Sécu, ce déjà-là communiste…
Absolu. Avec une constance
inégalable, à chaque fois que le bloc-noteur pense à la naissance de la
Sécurité sociale, donc à son créateur Ambroise Croizat, une citation de George
Bernard Shaw lui traverse l’esprit: «Dans la vie, il y a deux
catégories d’individus: ceux qui regardent le monde tel qu’il est et se
demandent pourquoi, et ceux qui imaginent le monde tel qu’il devrait être et
qui se disent: pourquoi pas?» L’humanité n’est pas du relatif mais de
l’absolu. Voilà comment nous pourrions résumer l’action communiste de cet homme
hors du commun, non réductible à sa seule fonction de ministre. À
soixante-quinze ans de distance, son énergie continue de nous fasciner. Sans
parler de son ambition. L’ouvrier, devenu acteur majeur de l’histoire sociale
de notre pays au moment du Conseil national de la Résistance, portait à la
sortie de la Libération un projet de société qui dépassait de loin les
générations de l’époque. Il voyait plus haut que l’horizon, n’anticipant le
monde que pour les générations futures. La Sécu s’érigea sur ce principe
universel, qui, selon Croizat lui-même, devait «mettre fin à
l’obsession de la misère» et voulait que «chacun cotise selon
ses moyens et reçoive selon ses besoins». Cette «trace» n’est pas
qu’une trace, mais un héritage. À condition de ne pas oublier que cet
« instant » singulier de 1944-1945 fut le fruit de circonstances
exceptionnelles ayant permis un meilleur partage des richesses entre le capital
et le travail au bénéfice des travailleurs. N’ayons pas peur de parler d’une
période révolutionnaire, puisque le mode de production fut mis en cause: ce qui
se joua alors n’était pas la répartition de ce qui était produit, mais la
production en tant que telle.
Honte. Croizat disait: «Jamais
nous ne tolérerons que soit mis en péril un seul des avantages de la Sécurité
sociale, nous défendrons à en mourir et avec la dernière énergie cette loi
humaine et de progrès.» Depuis notre ici-et-maintenant, la parenthèse
en question paraît loin, très loin. Trois générations plus tard, un continuum
de plans de casse n’a cessé de mettre à mal cette pierre angulaire de notre
pacte social. C’est un peu comme si cette histoire révolutionnaire nous avait
été volée par bouts successifs, sans que sa mémoire ne s’altère pour autant.

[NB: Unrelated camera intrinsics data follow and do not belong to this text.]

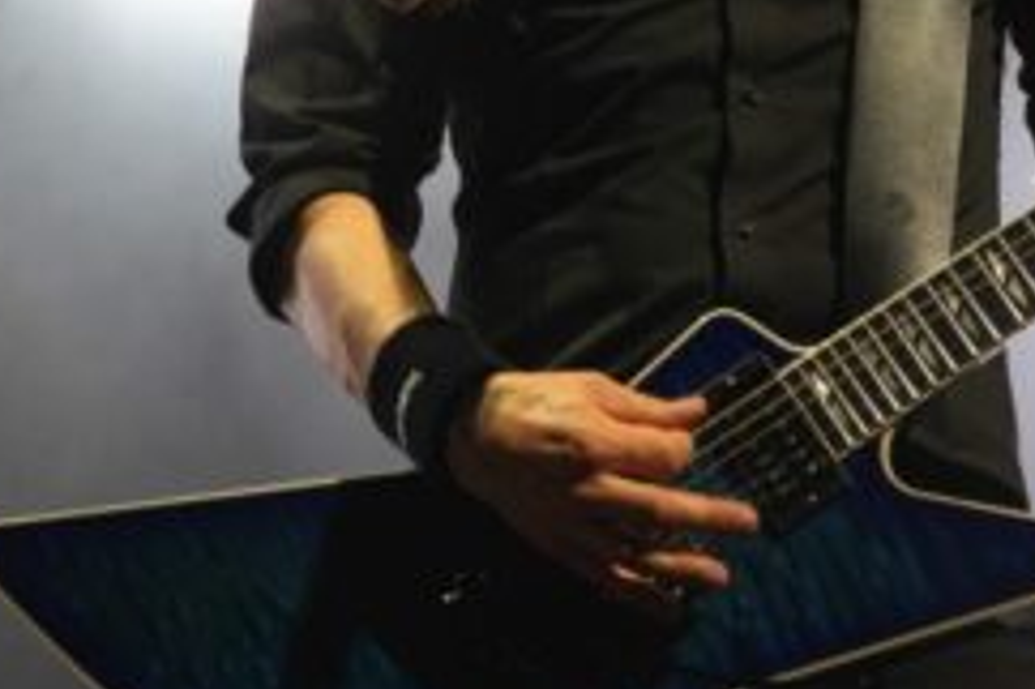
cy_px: -287
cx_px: 825
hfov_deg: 9.2
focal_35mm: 224
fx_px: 6424
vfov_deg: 6.1
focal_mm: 47
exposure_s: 1/160
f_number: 4.5
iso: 400
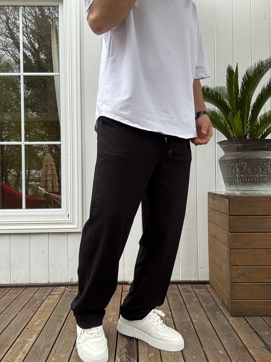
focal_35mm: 30
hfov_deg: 46.8
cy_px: 181
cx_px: 136
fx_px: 313
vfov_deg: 60.0
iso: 20
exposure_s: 1/160
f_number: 1.9
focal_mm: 2.69
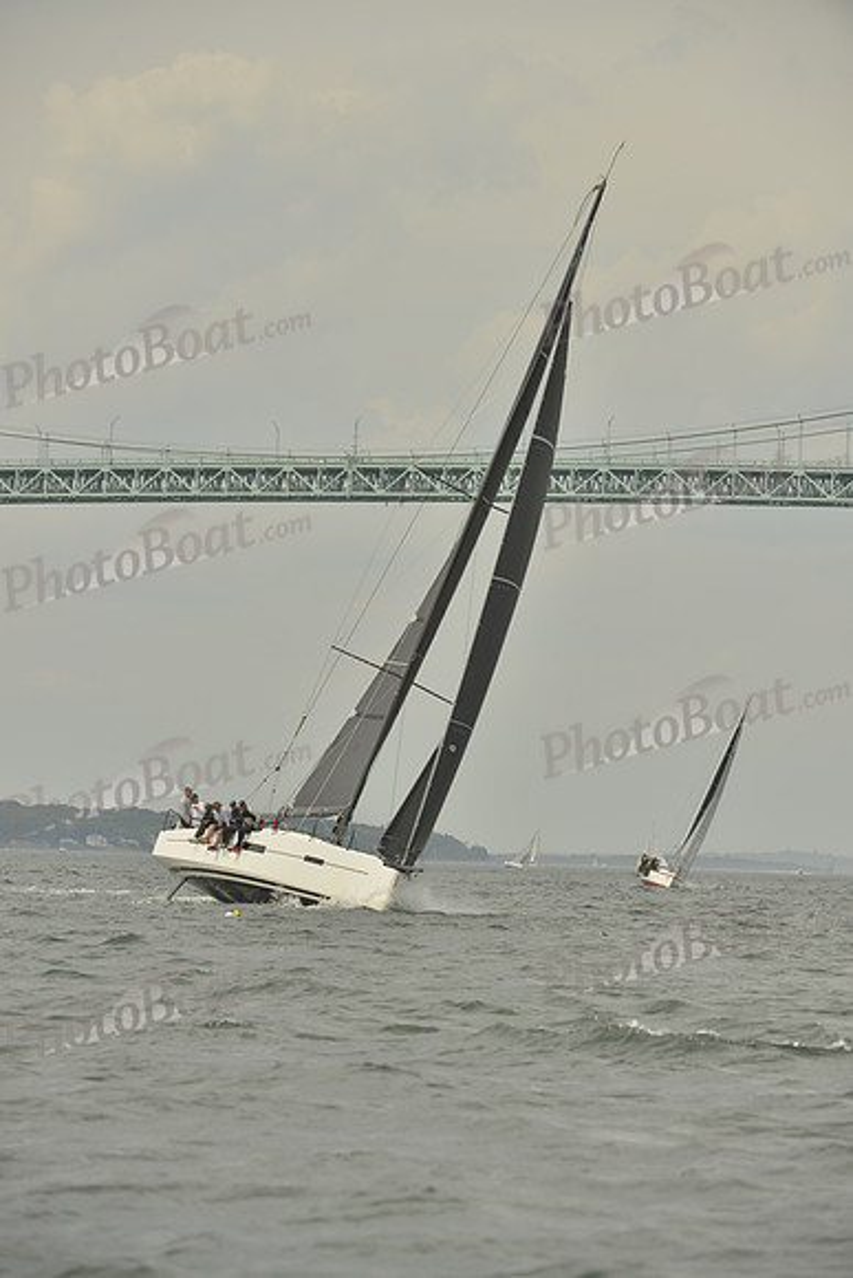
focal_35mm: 200
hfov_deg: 6.9
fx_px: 7104
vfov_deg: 10.3
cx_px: 426
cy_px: 639
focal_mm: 200
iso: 280
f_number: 8
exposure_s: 1/1250
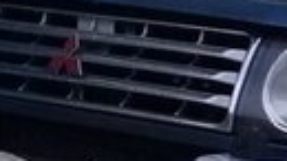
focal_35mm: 171
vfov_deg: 6.9
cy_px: 303
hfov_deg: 11.8
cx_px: 477
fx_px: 1301
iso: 160
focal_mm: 3.3
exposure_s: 1/40
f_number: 2.2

Preuve, les ennemis de classe n’hésitent pas à s’en référer, comme si par ce
supplément d’âme (référencé) ils se dédouanaient. Souvenons-nous d’Édouard
Philippe, qui, au nom du «peuple», osa déclarer, concernant la réforme des
retraites: «L’ambition portée par ce gouvernement est une ambition de
justice sociale. (…) Et surtout la seule chose qui compte, c’est la
justice.» Et il ajoutait: «Nous proposons un
nouveau pacte entre les générations, un pacte fidèle dans son esprit à celui
que le Conseil national de la Résistance a imaginé et mis en œuvre
après-guerre.» Un pacte fidèle? Sans commentaire. Et comment qualifier
la phrase du sénateur LaREM de Paris, Julien Bargeton, qui reprit à son compte
une citation d’Ambroise Croizat: «L’unité de la Sécurité sociale est la
condition de son efficacité.» Honte à ceux qui dévoient les mots
jusqu’à insulter ceux qui les écoutent et savent ce qu’ils entendent. Mépris
pour ceux qui s’enveloppent dans le CNR alors que tout préside à la destruction
froide et méthodique de ses conquis.
Vision. Reste le déjà-là
communiste, que nous ne voyons même plus. Ambroise Croizat et les autres nous
ont laissé une genèse et une méthode. Elle est toujours là, sous nos yeux et
pas uniquement dans les livres d’histoire: salaire à la qualification, statut
de la fonction publique, régime général de la Sécurité sociale, subvention de
l’investissement, socialisation de la valeur dans des cotisations ou des impôts
permettant le salaire à vie des soignants ou la subvention d’équipements de
service public, sortie du travail du carcan de la mise en valeur d’un capital…
Repartir de ces bases, les généraliser, les étendre: voici le projet, donc le
chemin pour vaincre la contre-révolution en cours. Nos aïeux du CNR visaient
haut. Le XXIe siècle réclame la même vision.